PHILIP OF SPAIN.
THE CASE OF THE SILVER VASES
Manuscript on paper.
Novara, Italy, 7 July 1566£5,750.00
Folio. 32 leaves (28 by 19cms approx.), 19 lines to full page. Handsome, legible Humanist hand. Edges untrimmed, brown ink. Slight age browning, light damp stain to middle of pages, last two leaves holed with loss of a few letters, residue of wax seal on verso of last. In later red velvet folder, metal corners and monogram to upper cover ‘C P G’, coronet above, middle letter and coronet now missing.

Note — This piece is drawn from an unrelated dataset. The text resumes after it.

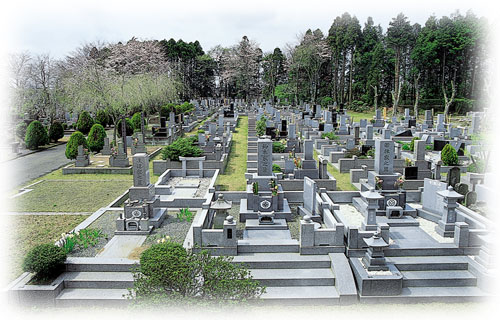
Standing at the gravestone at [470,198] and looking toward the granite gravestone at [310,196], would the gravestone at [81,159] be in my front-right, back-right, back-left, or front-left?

Fascinating legal manuscript recording the judgement of the council of Novara in a dispute between two important noble families on the one side and the extremely prominent Alexander Farnese, Duke of Parma on the other. The document is dated 7th July 1566 and concerns Johannes Francicsus Tornielli and Marcus Antonius Brusati and Franciscus Maria Plotus who is named as their associate. The court proceedings are richly described with a sense of immediacy; almost in the style of a stenographer. The manuscript commences with an address to Philip II, King of Spain, Sicily and Milan, and entreats him to approve the judgement of the council as presented to him and in making his final decree, to remove all discord. It is also stated that his judgement will set a precedent for future disputes of this kind. The council members and their relative superiority and status to one another are described, naming key members as ‘subscripti’. The scene is then set: Sunday 7th July 1566, in the evening, at the palazzo of Novara.
The case concerns ‘Vasa Argentea’, silver cups or vases, that should be given or returned to Alexander Farnese and his wife by Tornielli and Brusati. However, the two accused state “ipsa vasa penes se se non adesse, & nescrire quid de eis factus sit…”, they don’t have the vases and they don’t know what has happened to them. They then state they don’t want to be members of the council anymore and withdraw from proceedings. A lengthy case follows including a long history of both families, where they are described as ‘nobilissima e dignissima’ and a list of the various honours and high positions the family members hold is put forth. This is corroborated by extensive historical evidence from as early as the twelfth century. A number of streets and monuments in the modern city still bear their name. One could compare them to the fictional Montagues and Capulets as these two families of Novara were often engaged in fierce conflict.
The final decree is as follows: 500 gold coins must be paid by Tornielli and Brusati and they lose their positions in the council and therefore their voices on important matters. The official stamp of the council was affixed, and presumably a copy would have been sent to Philip of Spain’s court for its ratification. The manuscript is not only a valuable record of a considerable and exciting legal dispute but also provides in remarkable detail how proceedings were conducted, naming key players and explaining concepts and events.
Alexander Farnese was a prominent Italian noble and condottiero and general of the Spanish army. The Farnese family were hugely influential in Europe in the fifteenth and sixteenth centuries. He was sometime Duke of Parma, Piacenza and Castro and Governor of the Spanish Netherlands. His mother was the half-sister of Philip II of Spain and Alexander was raised and educated in Spain until his marriage. This dispute occurred when he was 21 years old, a year after his marriage to Maria of Portugal, when he had just established himself in the city of Parma. Historical records indicate Farnese’s time in Parma was filled with hunting, riding and other leisurely activities, until he left to fight the Turks in 1571.